Seguindo o mesmo raciocínio, uma outra parte do processo de reconhecer-se como empreendedor é saber que, por mais que seu empreendimento seja derivado de uma paixão, será preciso fazer tarefas mais “chatas” para que ele dê certo.
“Nem sempre você irá fazer o que gosta. Há atividades que não são prazerosas e que não trazem resultados glamorosos para quem vê de fora, mas que são essenciais para o dia a dia da empresa”, explica Lugli. “Pode acontecer de, durante muito tempo, o dono de negócio não conseguir mostrar seu diferencial ou resultado para os outros.”
Essas atividades não tão prazerosas envolvem toda a gestão do negócio: desde realizar um estudo de mercado até ter de lidar com finanças e gerenciamento de funcionários problemáticos, por exemplo.
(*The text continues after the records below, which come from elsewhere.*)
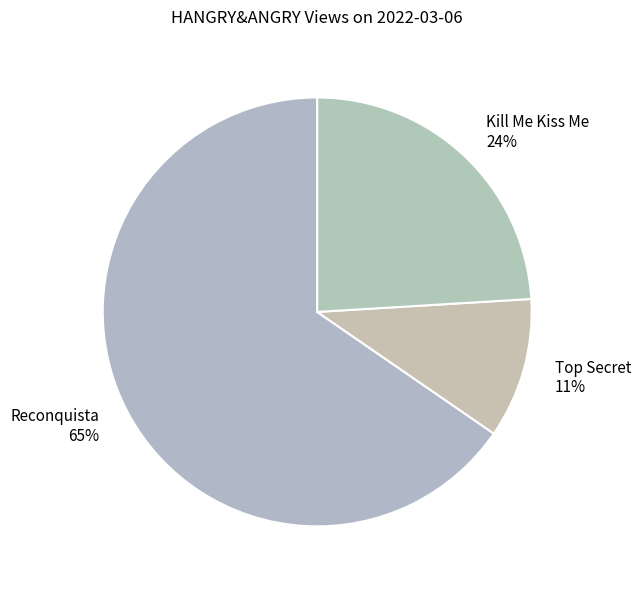

How many slices are in this pie chart?

3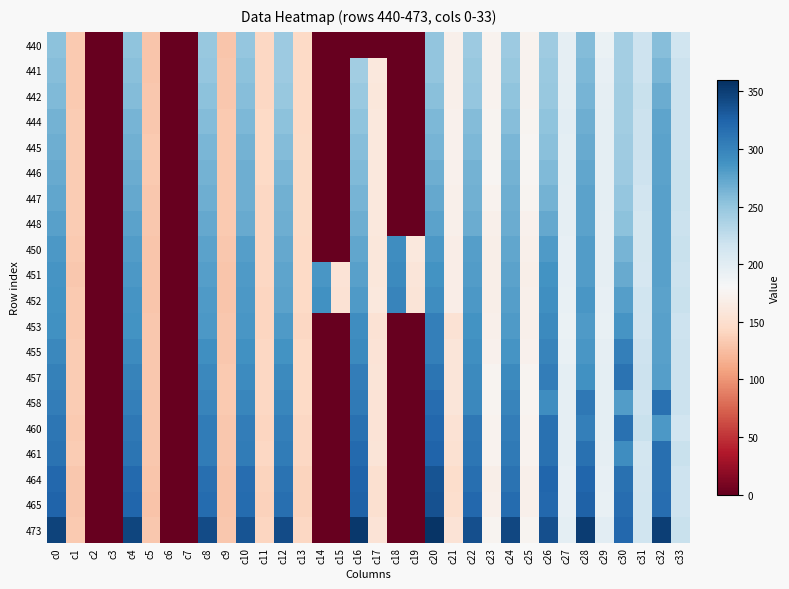

Between c30 and c2, which is larger?

c30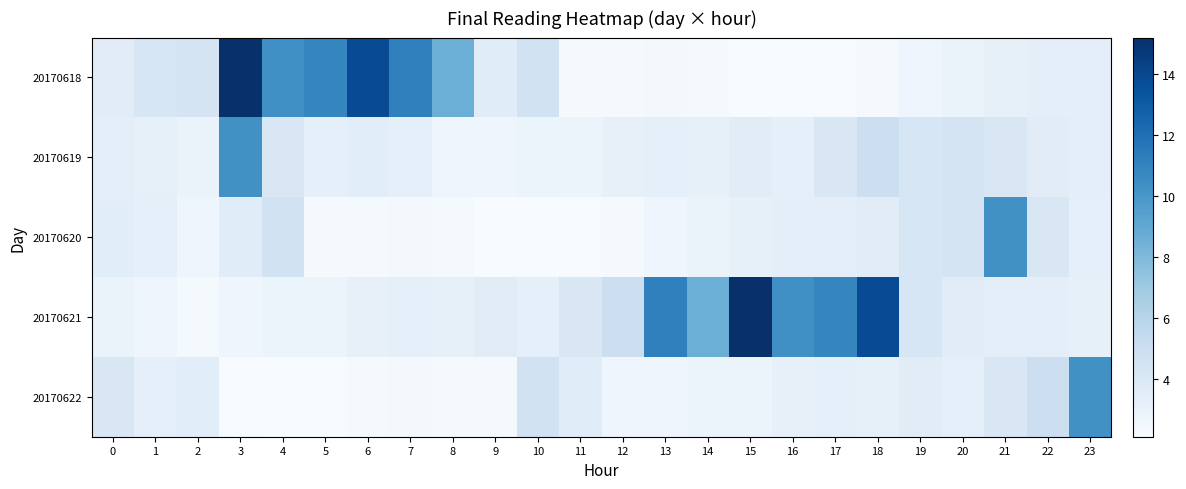

Rank the series at 23 from highest to lowest value.

20170622, 20170618, 20170619, 20170620, 20170621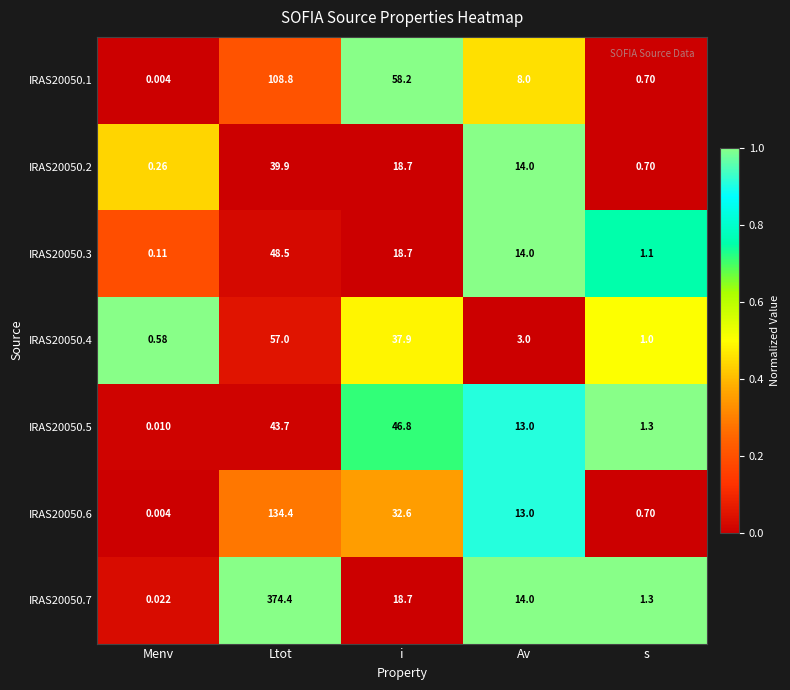

Which category has the highest value across all series?

Ltot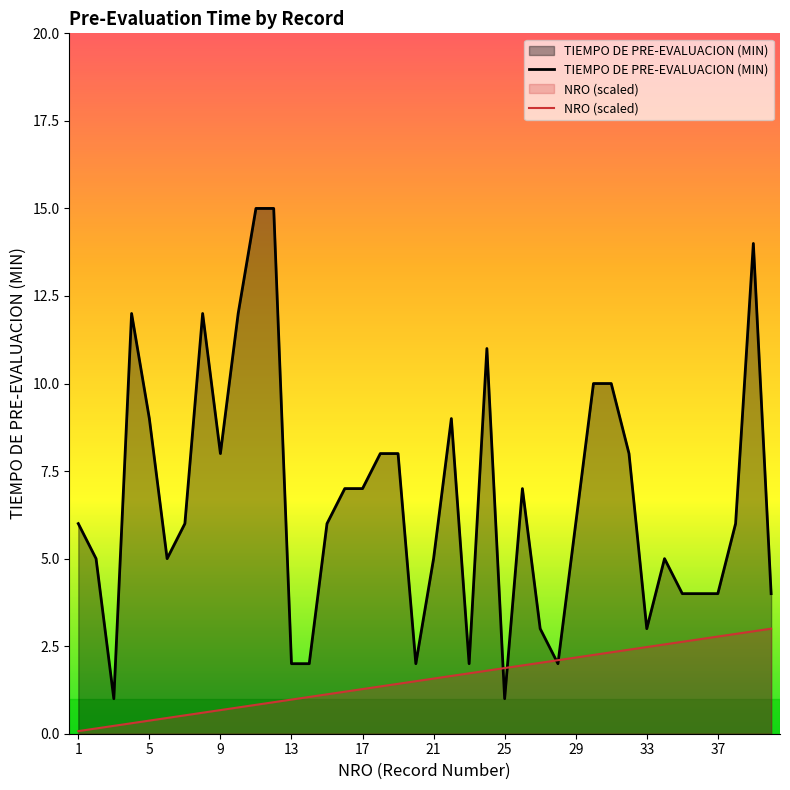

What is the difference between the maximum and second lowest values in the NRO (scaled) series?

2.9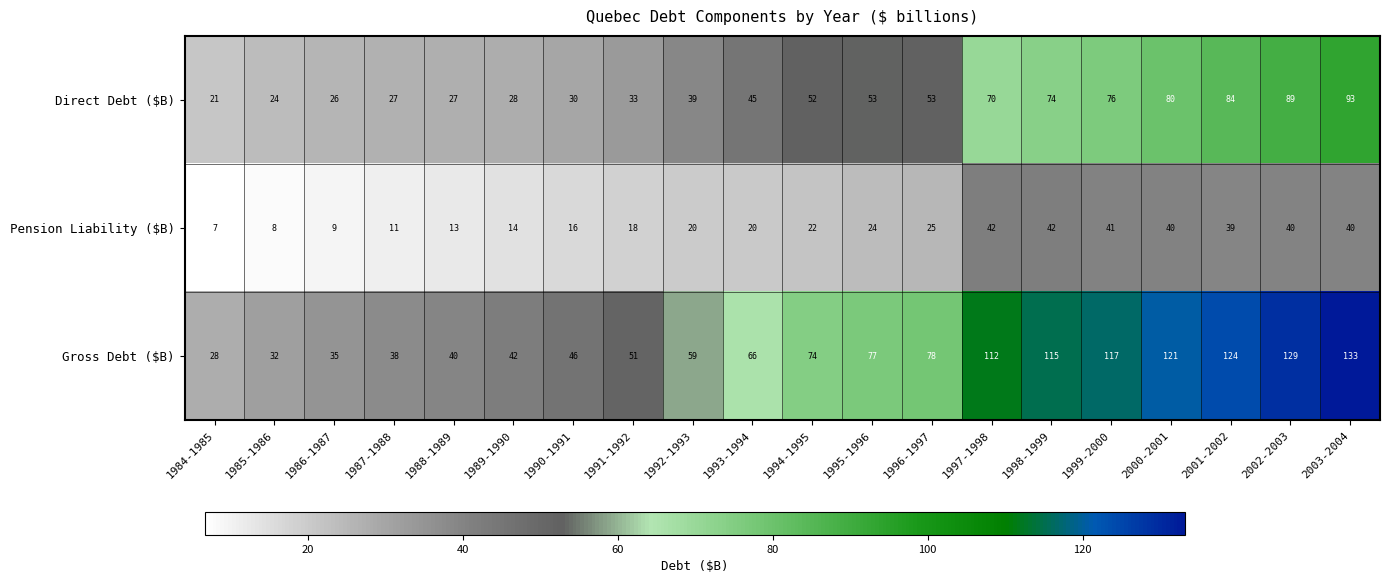

List the series in order of their peak value, lowest first.

Pension Liability ($B), Direct Debt ($B), Gross Debt ($B)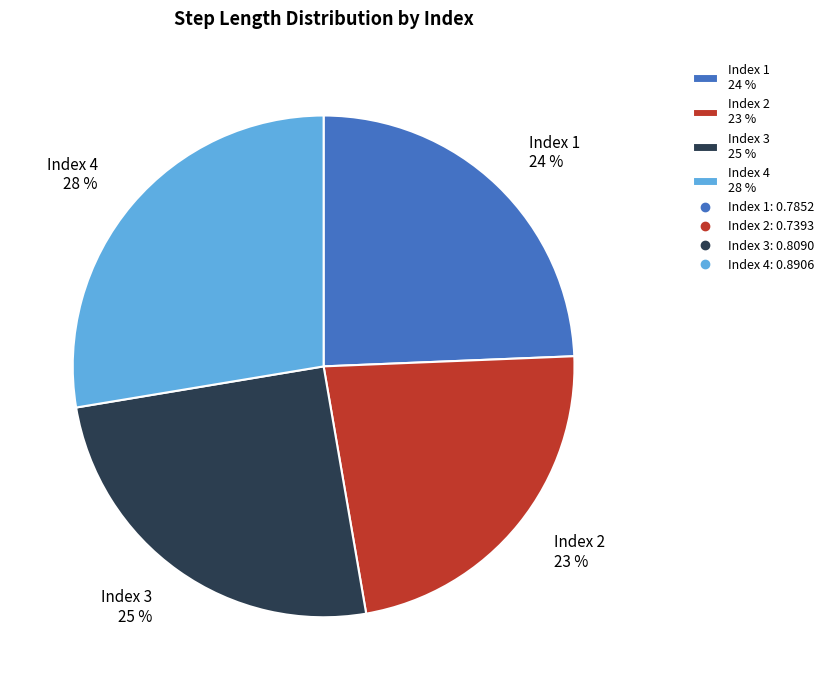

Rank the categories by value from lowest to highest.

Index 2 23 %, Index 1 24 %, Index 3 25 %, Index 4 28 %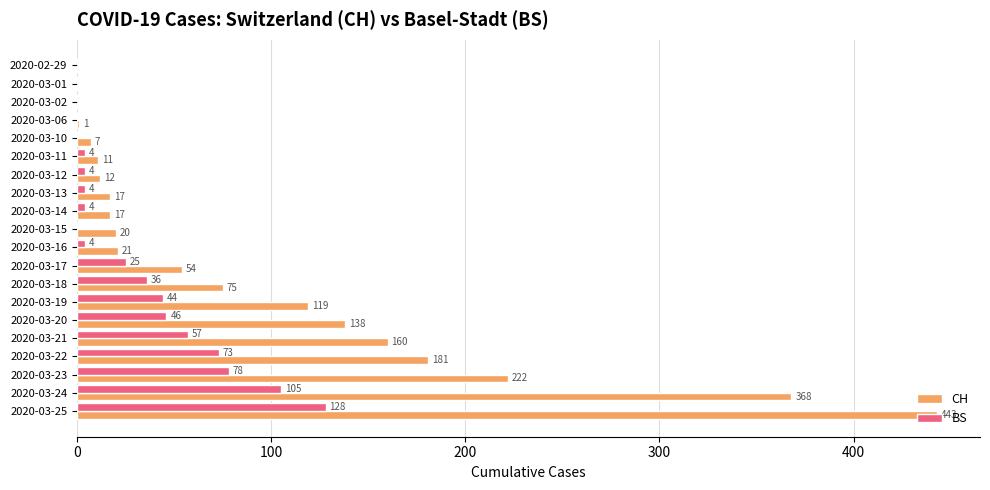

Which series has the largest total across all categories?

CH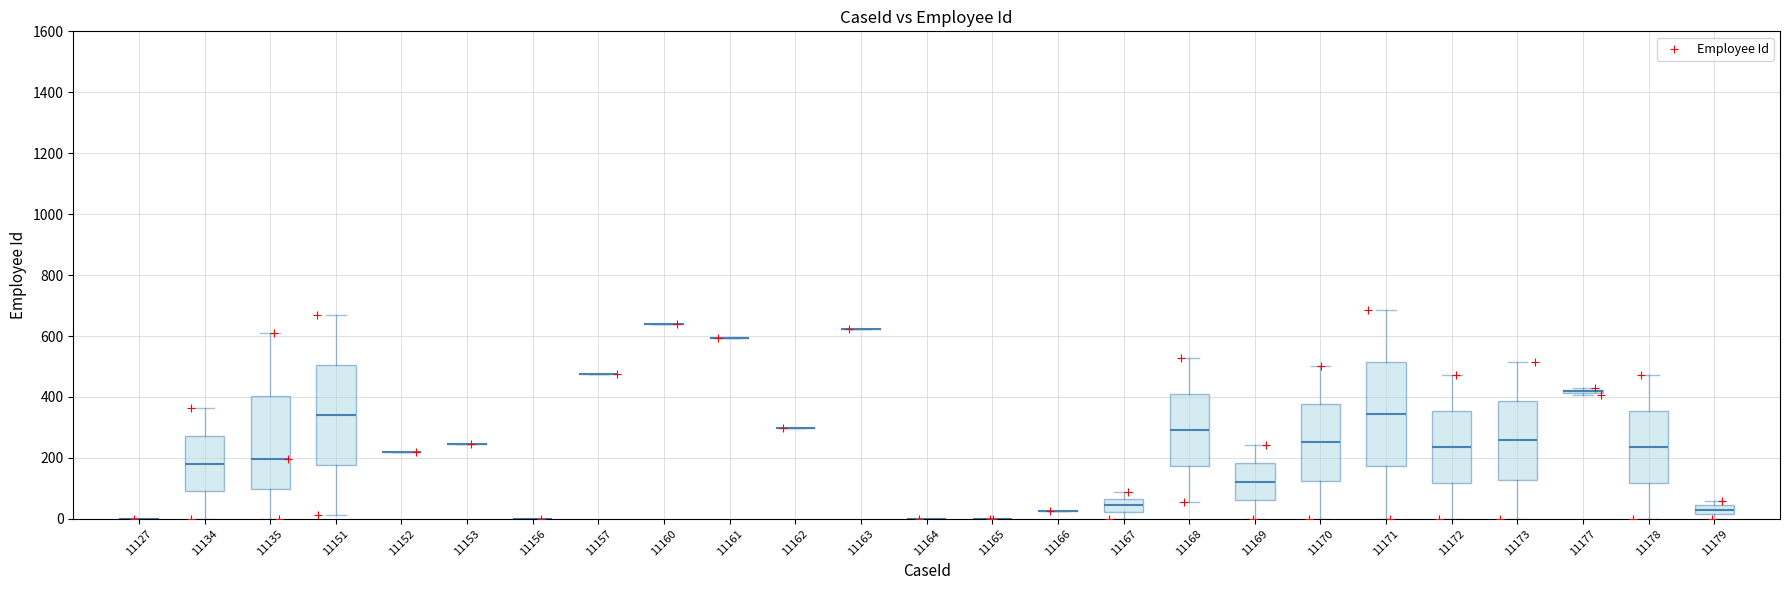

What Y value in the scatter plot is closest to 343?

362.5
Um empreendedor de verdade sabe que sempre é preciso reconhecer suas deficiências e buscar aprimoramentos: seja no próprio conhecimento sobre seu hobby ou sobre aspectos gerenciais.
“Leia, faça cursos, mantenha-se informado. Se sua deficiência está na capacidade de vender, tente ao menos entender como funciona a área, como identificar um funcionário produtivo e quando saber que é seu produto a causa de poucas vendas. Você não precisa ter como objetivo se tornar um vendedor, necessariamente”, conclui o especialista.